Nun traute sich Freddy in Erscheinung zu treten und flog ganz langsam in Richtung Liegestuhl. Der Liegende beäugte Freddy in gleicher Weise, wie umgekehrt. Nachdem der Mann keine Anstalten machte ihn wegzuscheuchen, liess er sich neben dem Liegestuhl nieder.

- Einen wunderschönen guten Tag

Der Mann sah in erstaunt an.

- Guten Tag. Seit wann können den Seemöven sprechen?

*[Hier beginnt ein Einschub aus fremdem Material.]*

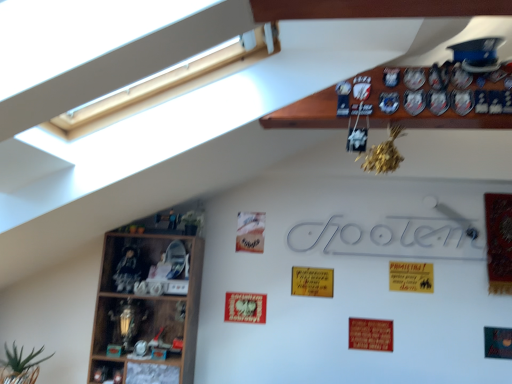
Based on the photo, in order to face green leafy plant in clear vase at lower left, should I rotate leftwards or rightwards?

Rotate left and turn 28.668 degrees.

What do you see at coordinates (20, 366) in the screenshot? I see `green leafy plant in clear vase at lower left` at bounding box center [20, 366].

Locate an element on the screen. The image size is (512, 384). green leafy plant in clear vase at lower left is located at coordinates (20, 366).

The image size is (512, 384). I want to click on green leafy plant in clear vase at lower left, so 20,366.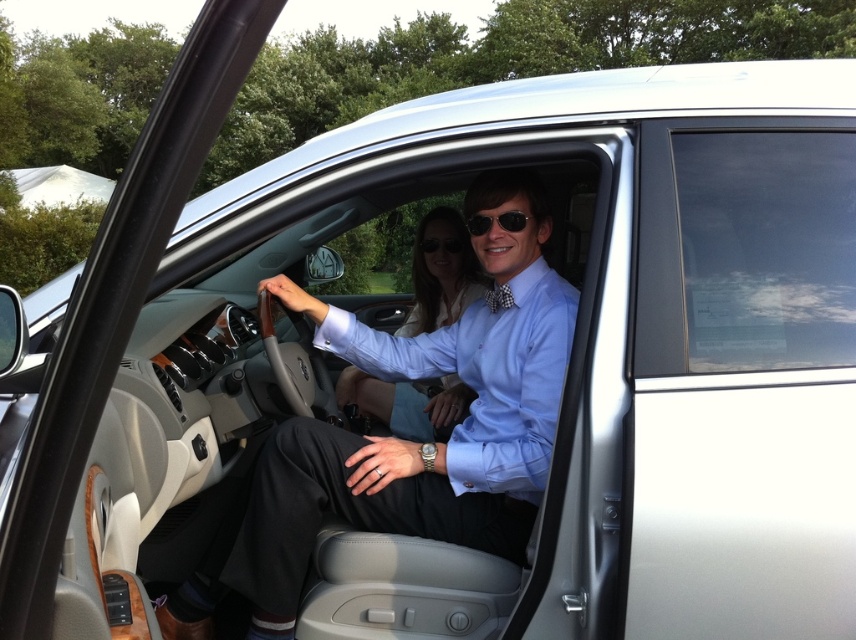
Based on the photo, you are a delivery robot that needs to place a small package between the light blue shirt at center and the black plastic sunglasses at center. The package is 1.2 meters long. Can you fit it between them?

The distance between the light blue shirt at center and the black plastic sunglasses at center is 1.17 meters. Since the package is 1.2 meters long, it cannot fit between them as the space is slightly smaller than the package.

You are a passenger in the car and want to hand the driver your sunglasses. Which object should you pass first, the light blue cotton dress shirt at center or the black plastic sunglasses at center?

The light blue cotton dress shirt at center is in front of the black plastic sunglasses at center, so you should pass the black plastic sunglasses at center first as it is behind the shirt.

You are a passenger in the car and want to hand your sunglasses to the driver. Given that the light blue shirt at center is on the left side of the black plastic sunglasses at center, can you directly hand them over without moving your seat forward?

The light blue shirt at center is positioned on the left side of the black plastic sunglasses at center. Since the driver is sitting to the left of the passenger, you can directly hand the black plastic sunglasses at center to the driver without needing to move your seat forward.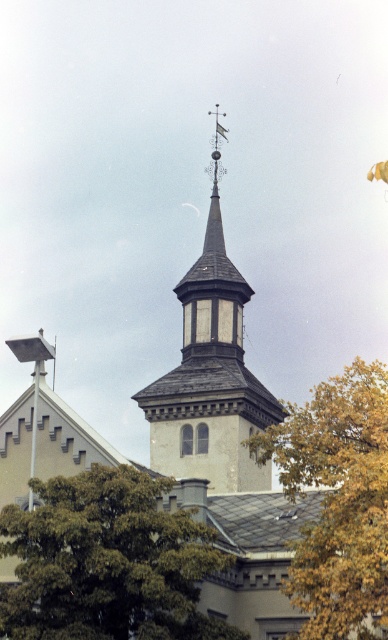
Which is above, green leafy tree at lower left or smooth gray steeple at center?

smooth gray steeple at center is higher up.

Who is more forward, (x=114, y=634) or (x=135, y=394)?

Point (x=114, y=634) is more forward.

In order to click on green leafy tree at lower left in this screenshot , I will do `click(107, 563)`.

Is yellow leafy tree at upper right taller than smooth gray steeple at center?

In fact, yellow leafy tree at upper right may be shorter than smooth gray steeple at center.

Between point (318, 451) and point (240, 458), which one is positioned behind?

The point (240, 458) is more distant.

Locate an element on the screen. yellow leafy tree at upper right is located at coordinates (337, 499).

Is green leafy tree at lower left in front of yellow leafy tree at upper right?

Yes.

Which is more to the right, green leafy tree at lower left or yellow leafy tree at upper right?

From the viewer's perspective, yellow leafy tree at upper right appears more on the right side.

I want to click on green leafy tree at lower left, so click(x=107, y=563).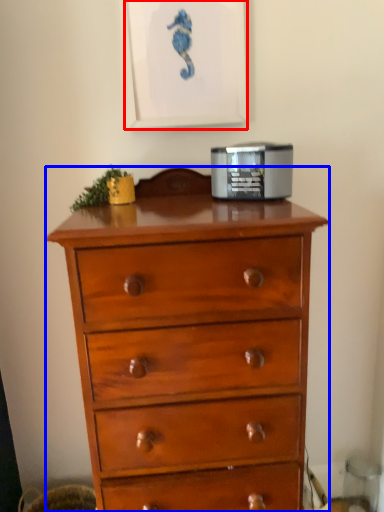
Question: Which of the following is the farthest to the observer, picture frame (highlighted by a red box) or chest of drawers (highlighted by a blue box)?

Choices:
 (A) picture frame
 (B) chest of drawers

Answer: (A)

- Viele Seemöven können sprechen. Nur unterhält sich keiner mit ihnen.

- Über was möchtest Du Dich denn unterhalten. Oh, ich darf doch „Du“ sagen?

- Aber gerne. Ich heiβe Freddy und ich interessiere mich für die Börse.

- Da bist Du bei mir genau an der richtigen Adresse, denn ich bin Brooker und handele mit Optionsscheinen.

- Das habe ich auch schon in der Zeitung gelesen. Wenn der Preis steigt, kann man schnell groβe Gewinne machen. Wenn er fällt ist aber komplett alles verloren. Aktien sind da sicherer.

- Du scheinst Dich ja richtig auszukennen.

- Ein bischen. Ich würde auch gerne ein Geschäft machen. Die Idee liegt seit tausenden von Jahren auf den Felsen.

- Was schlägst Du denn für ein Geschäft vor?

- Guano. Das sollte der absolute Renner werden. Man muβ es nur auf effiziente Art abbauen.

- Guano, was ist das und wie baut man es ab?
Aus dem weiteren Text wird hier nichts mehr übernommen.